# The task
Set down the entries below word for word, covering the stretch from their first line through the line containing "city: Khon Kaen", with both ends included and nothing after it.

# Dataset records
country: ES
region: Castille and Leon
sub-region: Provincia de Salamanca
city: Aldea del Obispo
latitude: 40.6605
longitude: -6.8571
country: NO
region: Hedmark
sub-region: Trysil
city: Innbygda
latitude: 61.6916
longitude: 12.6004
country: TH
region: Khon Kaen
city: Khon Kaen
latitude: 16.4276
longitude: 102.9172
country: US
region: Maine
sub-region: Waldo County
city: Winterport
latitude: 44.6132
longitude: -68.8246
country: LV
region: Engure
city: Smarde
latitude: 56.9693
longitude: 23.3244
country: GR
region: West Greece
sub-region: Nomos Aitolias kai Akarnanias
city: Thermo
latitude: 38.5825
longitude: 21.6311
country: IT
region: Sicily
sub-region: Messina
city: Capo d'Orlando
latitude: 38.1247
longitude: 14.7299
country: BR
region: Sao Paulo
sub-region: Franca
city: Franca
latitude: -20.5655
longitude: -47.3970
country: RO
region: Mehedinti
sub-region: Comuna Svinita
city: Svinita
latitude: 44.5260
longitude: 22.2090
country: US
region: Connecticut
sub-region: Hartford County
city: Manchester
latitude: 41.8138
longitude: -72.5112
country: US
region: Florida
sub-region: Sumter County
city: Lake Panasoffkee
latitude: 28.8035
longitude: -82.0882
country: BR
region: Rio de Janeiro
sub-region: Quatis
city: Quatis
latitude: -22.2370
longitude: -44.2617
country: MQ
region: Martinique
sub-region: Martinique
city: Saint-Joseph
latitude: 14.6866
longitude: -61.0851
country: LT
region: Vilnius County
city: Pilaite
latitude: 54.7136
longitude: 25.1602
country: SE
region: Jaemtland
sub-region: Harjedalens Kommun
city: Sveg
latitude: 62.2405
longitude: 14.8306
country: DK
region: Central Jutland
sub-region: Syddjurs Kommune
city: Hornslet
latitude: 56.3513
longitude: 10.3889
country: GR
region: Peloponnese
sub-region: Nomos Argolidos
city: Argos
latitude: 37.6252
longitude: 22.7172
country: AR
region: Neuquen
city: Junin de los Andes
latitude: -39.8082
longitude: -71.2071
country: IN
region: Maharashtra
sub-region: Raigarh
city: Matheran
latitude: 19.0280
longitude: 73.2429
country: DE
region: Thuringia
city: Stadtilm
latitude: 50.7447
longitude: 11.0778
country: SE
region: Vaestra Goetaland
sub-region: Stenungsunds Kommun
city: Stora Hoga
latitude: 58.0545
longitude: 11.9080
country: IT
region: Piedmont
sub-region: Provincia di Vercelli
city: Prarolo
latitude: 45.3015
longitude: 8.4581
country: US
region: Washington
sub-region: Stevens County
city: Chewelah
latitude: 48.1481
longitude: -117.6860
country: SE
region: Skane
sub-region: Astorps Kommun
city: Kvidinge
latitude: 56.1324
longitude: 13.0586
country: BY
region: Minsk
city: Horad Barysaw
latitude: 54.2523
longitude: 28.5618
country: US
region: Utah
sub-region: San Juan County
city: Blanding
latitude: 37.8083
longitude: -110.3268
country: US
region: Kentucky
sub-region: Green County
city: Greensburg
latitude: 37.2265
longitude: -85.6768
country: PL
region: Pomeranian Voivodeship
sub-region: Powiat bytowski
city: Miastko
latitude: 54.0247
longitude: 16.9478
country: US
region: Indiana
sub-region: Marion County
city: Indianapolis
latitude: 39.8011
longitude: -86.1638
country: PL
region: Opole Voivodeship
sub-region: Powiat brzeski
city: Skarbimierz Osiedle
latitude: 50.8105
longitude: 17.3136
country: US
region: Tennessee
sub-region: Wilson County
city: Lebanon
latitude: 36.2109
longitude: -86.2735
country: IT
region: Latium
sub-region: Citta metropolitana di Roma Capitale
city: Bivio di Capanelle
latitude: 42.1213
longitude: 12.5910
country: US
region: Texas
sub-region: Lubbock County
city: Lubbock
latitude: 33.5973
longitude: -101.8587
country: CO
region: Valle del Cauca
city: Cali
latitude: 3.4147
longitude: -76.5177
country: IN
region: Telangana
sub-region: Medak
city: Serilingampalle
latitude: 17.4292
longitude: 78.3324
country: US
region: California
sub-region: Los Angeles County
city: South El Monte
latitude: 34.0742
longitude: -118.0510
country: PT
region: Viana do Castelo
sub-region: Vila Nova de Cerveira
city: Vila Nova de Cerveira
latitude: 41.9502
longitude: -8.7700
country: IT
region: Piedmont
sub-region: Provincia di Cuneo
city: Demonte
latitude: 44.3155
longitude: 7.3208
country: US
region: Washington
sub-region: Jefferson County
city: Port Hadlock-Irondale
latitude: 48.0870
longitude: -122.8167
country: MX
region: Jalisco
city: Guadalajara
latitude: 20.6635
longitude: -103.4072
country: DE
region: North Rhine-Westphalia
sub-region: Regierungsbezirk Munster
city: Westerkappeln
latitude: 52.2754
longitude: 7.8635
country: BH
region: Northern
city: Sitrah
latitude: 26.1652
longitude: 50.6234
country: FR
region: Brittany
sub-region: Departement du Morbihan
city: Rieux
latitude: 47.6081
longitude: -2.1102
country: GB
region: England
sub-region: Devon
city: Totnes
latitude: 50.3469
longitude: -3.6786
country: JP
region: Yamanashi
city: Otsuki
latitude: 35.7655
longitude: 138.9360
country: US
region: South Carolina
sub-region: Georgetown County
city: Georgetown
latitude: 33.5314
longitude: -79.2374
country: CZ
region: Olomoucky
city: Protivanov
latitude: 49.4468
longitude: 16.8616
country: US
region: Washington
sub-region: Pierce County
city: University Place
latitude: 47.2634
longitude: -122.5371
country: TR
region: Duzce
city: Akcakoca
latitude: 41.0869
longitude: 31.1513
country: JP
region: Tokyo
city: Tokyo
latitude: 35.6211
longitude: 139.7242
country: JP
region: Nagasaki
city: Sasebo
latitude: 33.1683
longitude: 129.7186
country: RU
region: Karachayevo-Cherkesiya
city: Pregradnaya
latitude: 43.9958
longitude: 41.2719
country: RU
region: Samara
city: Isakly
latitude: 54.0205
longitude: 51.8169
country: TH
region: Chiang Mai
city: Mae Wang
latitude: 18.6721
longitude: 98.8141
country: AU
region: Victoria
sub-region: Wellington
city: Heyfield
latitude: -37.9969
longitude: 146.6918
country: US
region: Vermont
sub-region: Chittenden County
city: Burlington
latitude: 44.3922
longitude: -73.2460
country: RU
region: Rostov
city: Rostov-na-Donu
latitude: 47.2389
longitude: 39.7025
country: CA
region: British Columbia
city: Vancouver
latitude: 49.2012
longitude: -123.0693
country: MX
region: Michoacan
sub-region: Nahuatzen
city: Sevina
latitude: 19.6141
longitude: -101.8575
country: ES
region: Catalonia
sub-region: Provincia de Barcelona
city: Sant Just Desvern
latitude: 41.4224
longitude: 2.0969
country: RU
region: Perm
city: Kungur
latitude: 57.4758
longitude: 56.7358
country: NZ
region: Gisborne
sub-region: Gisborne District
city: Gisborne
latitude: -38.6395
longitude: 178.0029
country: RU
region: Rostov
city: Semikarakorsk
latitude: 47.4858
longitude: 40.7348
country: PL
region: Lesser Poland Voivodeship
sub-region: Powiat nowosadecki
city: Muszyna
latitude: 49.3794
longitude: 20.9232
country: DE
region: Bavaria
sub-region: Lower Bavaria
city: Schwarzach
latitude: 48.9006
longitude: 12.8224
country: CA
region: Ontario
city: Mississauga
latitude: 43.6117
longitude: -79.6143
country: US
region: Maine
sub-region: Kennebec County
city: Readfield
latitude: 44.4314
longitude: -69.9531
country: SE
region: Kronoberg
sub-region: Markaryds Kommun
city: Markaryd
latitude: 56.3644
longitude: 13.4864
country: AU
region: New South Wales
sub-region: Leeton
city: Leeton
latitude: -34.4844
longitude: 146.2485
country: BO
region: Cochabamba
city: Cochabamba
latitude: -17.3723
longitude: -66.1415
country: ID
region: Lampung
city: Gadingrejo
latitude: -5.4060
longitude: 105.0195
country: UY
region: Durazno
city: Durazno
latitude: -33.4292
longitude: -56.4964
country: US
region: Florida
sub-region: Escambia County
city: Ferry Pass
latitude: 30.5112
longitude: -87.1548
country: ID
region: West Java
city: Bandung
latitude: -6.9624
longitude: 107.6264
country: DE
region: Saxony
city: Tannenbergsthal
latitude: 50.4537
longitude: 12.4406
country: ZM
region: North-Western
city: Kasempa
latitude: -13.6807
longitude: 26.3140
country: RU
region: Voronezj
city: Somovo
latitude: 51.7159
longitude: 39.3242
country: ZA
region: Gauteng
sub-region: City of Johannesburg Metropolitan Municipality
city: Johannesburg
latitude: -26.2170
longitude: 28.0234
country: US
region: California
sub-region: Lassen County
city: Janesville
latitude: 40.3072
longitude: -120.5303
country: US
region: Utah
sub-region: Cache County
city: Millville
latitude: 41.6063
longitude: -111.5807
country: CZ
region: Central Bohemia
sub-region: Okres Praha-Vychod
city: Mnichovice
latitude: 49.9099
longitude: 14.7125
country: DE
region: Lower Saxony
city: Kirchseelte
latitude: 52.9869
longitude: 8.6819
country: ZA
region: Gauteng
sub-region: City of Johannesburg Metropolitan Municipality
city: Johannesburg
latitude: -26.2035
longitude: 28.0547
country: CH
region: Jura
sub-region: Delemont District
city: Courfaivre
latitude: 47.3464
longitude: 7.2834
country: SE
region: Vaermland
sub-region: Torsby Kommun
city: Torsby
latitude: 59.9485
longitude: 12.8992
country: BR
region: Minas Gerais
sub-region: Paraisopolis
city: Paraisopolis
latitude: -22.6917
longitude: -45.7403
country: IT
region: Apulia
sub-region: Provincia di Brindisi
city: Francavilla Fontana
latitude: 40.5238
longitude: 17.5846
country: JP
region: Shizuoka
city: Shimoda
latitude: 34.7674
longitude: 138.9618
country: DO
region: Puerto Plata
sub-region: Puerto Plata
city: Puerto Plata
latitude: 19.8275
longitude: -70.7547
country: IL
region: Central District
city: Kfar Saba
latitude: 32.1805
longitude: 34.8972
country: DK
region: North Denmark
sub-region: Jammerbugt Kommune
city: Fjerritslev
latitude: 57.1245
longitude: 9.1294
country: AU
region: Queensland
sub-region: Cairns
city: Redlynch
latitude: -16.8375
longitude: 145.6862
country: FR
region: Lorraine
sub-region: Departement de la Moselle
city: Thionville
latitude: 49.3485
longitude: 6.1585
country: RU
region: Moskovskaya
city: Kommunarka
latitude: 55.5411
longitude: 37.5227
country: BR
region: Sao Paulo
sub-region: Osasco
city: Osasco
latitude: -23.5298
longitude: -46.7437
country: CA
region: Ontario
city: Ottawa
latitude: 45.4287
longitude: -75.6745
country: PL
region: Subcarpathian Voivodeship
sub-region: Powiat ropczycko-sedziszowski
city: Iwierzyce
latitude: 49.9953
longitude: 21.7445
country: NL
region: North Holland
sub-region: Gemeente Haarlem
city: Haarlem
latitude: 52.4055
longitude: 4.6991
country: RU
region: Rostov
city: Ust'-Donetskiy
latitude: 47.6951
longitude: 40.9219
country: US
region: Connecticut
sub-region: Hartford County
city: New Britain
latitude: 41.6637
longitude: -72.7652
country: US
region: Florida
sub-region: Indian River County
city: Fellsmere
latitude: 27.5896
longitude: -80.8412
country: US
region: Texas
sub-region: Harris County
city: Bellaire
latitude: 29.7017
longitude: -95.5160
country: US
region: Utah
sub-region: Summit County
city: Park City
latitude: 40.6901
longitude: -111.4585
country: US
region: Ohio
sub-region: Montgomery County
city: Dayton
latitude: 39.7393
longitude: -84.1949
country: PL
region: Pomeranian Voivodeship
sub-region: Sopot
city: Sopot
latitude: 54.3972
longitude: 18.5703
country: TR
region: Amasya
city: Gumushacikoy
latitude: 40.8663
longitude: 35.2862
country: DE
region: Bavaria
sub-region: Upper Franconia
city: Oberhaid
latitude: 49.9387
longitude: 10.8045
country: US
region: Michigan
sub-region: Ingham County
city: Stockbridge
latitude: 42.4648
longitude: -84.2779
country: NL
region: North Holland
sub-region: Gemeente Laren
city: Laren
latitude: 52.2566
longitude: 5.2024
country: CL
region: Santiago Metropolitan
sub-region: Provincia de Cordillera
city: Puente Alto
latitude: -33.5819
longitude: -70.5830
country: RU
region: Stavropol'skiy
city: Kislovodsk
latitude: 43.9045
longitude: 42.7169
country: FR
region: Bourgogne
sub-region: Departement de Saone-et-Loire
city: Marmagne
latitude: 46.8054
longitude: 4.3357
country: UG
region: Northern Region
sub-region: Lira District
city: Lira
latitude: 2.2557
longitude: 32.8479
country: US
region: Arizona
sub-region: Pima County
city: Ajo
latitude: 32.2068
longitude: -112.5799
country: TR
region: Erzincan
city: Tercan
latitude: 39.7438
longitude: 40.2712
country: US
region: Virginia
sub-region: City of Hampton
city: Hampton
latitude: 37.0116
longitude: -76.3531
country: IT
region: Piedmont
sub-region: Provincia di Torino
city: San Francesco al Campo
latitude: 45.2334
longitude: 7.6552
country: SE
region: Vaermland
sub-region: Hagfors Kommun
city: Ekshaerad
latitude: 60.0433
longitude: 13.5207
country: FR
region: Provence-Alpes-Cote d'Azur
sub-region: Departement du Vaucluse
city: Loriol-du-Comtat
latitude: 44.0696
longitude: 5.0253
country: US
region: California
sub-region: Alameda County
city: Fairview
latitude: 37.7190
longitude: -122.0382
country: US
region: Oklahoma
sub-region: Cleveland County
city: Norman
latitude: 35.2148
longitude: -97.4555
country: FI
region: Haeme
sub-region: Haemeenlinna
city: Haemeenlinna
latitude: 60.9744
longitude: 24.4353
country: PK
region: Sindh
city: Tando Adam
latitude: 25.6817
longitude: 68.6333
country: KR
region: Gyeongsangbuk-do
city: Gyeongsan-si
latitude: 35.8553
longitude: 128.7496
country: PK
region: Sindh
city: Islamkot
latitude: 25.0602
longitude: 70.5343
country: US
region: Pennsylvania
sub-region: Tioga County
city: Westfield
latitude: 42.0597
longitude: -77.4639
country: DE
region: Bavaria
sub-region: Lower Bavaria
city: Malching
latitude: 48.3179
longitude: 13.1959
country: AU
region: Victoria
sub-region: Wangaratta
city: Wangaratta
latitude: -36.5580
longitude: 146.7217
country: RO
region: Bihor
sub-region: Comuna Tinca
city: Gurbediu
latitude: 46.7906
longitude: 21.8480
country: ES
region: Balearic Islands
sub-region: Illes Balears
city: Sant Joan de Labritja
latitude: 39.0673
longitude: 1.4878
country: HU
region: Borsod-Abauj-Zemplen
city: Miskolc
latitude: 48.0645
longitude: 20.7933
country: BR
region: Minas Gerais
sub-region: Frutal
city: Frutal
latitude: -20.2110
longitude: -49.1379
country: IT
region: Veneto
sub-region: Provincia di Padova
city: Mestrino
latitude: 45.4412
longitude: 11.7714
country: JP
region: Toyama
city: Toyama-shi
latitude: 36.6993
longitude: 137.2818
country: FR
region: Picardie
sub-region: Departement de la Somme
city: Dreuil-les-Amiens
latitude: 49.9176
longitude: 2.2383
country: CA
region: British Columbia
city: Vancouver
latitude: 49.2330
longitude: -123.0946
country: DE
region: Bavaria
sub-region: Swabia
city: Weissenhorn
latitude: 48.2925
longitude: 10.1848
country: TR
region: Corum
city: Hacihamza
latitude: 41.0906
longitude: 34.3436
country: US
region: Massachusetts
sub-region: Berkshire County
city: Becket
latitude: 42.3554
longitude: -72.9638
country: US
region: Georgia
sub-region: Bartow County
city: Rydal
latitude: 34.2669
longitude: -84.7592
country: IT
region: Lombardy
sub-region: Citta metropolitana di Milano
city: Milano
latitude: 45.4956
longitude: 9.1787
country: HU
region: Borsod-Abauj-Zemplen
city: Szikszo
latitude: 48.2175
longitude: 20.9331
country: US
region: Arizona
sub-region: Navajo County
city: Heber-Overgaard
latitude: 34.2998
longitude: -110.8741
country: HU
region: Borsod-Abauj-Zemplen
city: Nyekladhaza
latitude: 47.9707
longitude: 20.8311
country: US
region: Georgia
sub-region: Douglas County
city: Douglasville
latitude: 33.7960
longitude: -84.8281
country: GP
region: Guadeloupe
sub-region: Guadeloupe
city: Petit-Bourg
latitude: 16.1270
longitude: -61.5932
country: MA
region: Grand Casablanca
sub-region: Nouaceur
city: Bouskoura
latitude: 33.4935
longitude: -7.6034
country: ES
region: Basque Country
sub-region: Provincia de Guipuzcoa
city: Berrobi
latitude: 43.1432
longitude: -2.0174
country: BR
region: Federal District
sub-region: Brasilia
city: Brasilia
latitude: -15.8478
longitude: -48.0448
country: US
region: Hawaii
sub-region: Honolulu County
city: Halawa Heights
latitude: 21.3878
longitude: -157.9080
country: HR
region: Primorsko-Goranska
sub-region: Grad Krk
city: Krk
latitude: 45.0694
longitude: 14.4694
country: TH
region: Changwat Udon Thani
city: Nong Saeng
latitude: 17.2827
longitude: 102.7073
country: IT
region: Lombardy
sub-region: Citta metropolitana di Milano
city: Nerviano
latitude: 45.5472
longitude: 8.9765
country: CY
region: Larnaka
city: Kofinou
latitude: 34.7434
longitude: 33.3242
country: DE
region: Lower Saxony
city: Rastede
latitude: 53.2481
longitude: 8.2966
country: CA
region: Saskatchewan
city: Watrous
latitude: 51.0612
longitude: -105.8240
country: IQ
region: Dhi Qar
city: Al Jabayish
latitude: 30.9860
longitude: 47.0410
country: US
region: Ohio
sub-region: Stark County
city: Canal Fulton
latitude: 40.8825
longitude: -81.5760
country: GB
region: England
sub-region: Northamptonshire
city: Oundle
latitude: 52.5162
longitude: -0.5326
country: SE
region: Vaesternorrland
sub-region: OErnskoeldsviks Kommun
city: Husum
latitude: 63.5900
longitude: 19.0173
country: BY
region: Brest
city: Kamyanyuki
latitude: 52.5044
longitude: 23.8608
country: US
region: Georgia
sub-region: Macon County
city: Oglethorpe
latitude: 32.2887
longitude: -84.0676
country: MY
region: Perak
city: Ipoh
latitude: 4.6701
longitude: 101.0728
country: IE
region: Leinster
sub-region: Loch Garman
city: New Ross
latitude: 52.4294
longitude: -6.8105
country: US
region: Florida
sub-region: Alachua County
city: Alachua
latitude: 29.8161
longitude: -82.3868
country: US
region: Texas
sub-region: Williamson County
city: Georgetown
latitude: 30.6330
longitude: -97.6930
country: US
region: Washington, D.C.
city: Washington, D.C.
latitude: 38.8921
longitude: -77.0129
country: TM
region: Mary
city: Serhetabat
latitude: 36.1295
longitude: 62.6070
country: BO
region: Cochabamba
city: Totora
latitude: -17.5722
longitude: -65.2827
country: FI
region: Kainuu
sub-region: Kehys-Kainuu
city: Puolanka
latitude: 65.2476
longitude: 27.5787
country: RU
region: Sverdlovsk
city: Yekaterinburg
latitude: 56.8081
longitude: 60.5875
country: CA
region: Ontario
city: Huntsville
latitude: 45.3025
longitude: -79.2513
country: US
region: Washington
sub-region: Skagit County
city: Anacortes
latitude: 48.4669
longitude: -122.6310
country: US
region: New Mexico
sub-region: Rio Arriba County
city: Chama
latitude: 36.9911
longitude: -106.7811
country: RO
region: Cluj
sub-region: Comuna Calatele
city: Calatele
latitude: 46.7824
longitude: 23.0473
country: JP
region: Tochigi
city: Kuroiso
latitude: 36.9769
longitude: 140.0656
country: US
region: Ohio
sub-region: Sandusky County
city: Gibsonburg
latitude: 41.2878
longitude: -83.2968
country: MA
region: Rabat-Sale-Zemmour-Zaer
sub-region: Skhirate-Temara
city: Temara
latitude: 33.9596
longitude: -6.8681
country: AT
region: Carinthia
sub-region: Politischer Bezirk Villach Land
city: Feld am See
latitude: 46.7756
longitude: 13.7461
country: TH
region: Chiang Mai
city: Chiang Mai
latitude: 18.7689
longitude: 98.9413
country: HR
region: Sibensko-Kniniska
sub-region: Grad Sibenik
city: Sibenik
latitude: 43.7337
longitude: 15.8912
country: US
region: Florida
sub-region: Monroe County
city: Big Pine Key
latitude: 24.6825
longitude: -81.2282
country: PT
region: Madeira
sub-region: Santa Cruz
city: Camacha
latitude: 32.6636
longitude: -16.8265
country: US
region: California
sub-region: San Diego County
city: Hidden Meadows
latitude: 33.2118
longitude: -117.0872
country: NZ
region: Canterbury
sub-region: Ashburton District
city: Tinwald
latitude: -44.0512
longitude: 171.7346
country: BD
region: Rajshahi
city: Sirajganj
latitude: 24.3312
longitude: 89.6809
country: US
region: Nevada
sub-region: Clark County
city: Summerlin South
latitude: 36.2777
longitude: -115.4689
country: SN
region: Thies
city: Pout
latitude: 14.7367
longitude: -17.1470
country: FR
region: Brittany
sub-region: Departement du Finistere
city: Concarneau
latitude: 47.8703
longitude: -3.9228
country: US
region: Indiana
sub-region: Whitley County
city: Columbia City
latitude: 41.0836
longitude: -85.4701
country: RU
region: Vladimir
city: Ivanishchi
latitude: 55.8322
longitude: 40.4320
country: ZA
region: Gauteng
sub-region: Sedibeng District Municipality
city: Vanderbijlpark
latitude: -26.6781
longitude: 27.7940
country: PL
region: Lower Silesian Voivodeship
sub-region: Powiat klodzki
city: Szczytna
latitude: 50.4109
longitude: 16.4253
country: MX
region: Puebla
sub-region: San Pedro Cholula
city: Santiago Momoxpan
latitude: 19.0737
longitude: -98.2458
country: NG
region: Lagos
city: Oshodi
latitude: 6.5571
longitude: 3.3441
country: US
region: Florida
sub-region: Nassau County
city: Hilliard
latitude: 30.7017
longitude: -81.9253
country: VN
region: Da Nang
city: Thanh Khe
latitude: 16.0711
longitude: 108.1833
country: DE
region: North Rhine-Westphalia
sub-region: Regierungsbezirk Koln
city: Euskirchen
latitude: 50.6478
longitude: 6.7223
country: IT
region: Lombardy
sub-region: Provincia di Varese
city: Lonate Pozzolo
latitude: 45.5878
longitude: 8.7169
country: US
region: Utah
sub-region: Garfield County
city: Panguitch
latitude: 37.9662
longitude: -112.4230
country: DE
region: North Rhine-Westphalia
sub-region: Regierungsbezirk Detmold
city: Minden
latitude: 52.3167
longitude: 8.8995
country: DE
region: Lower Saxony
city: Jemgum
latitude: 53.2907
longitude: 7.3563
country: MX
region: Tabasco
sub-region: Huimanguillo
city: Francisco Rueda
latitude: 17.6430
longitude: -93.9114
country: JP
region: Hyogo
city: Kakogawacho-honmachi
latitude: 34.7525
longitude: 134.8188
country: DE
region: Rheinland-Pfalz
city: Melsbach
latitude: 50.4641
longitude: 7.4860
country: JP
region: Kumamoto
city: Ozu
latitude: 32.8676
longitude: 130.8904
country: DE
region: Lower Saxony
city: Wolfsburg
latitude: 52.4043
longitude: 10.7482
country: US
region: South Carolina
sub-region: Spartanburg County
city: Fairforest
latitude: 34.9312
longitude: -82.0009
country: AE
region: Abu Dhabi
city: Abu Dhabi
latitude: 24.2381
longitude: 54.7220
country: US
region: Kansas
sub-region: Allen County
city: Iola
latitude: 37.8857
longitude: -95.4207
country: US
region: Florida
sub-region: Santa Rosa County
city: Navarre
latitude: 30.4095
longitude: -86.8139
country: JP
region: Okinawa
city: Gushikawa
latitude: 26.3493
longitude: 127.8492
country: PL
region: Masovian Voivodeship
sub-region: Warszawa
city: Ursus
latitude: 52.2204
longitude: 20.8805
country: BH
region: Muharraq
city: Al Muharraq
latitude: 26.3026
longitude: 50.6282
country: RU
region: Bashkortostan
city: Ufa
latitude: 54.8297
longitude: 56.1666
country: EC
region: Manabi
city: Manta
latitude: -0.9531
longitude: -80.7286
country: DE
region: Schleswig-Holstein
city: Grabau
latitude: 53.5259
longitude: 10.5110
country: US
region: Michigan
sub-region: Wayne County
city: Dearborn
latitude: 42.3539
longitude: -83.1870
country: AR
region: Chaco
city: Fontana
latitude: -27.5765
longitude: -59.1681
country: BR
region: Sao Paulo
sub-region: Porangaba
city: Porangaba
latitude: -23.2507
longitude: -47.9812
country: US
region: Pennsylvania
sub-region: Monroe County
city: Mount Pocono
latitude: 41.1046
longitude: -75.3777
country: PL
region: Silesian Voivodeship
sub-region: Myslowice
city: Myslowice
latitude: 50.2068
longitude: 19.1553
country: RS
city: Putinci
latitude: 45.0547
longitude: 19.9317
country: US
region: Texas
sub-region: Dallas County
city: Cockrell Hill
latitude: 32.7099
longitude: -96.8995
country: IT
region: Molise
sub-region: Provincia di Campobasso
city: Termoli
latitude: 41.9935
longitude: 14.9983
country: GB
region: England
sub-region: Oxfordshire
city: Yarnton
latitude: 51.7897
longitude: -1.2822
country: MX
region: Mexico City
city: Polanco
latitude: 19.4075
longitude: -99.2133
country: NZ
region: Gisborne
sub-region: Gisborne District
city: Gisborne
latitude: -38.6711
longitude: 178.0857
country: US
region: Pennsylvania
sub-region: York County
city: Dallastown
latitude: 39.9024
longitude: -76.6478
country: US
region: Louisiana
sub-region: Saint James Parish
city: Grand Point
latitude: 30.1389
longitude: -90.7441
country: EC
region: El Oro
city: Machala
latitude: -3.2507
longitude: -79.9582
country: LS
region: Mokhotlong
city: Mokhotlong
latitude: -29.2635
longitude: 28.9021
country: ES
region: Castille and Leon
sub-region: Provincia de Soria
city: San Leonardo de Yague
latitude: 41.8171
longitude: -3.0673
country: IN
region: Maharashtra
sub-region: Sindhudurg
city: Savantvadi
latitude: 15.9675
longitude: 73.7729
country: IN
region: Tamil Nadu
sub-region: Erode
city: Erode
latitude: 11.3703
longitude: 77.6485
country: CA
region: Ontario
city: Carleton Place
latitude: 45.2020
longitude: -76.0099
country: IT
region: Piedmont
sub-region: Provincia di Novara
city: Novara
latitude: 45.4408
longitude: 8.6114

# Reply
country: ES
region: Castille and Leon
sub-region: Provincia de Salamanca
city: Aldea del Obispo
latitude: 40.6605
longitude: -6.8571
country: NO
region: Hedmark
sub-region: Trysil
city: Innbygda
latitude: 61.6916
longitude: 12.6004
country: TH
region: Khon Kaen
city: Khon Kaen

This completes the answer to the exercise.